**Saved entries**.

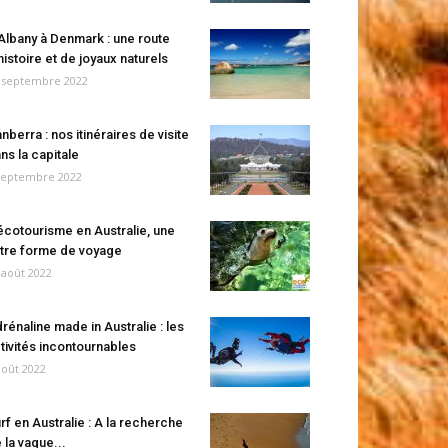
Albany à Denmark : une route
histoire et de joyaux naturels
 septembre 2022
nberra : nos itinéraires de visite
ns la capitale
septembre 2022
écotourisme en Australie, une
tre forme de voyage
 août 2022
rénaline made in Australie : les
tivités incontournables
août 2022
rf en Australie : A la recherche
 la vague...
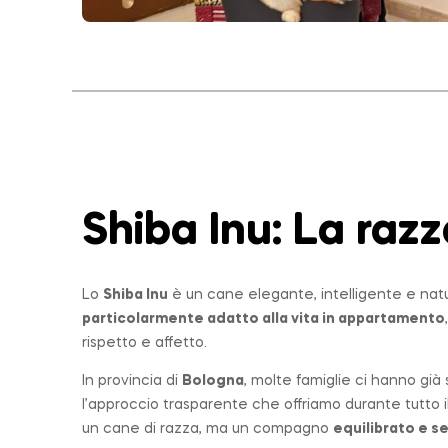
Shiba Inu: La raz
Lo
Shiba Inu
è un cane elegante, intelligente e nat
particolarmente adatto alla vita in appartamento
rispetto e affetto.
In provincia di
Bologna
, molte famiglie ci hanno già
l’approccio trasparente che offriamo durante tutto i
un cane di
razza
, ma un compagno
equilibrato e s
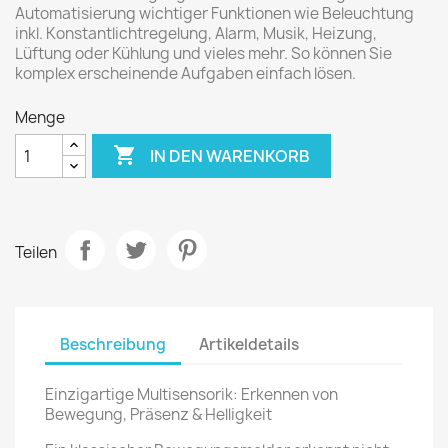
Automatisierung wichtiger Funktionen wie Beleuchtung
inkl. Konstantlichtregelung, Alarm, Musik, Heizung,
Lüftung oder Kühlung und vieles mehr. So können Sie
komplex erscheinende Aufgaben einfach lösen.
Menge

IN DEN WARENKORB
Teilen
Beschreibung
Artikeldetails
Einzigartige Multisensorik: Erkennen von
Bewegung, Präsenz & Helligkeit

**What to do**. Count the lines above that contain the string "Australie", treating uppercase and lowercase as different, and give only the number.

**Task result**. 3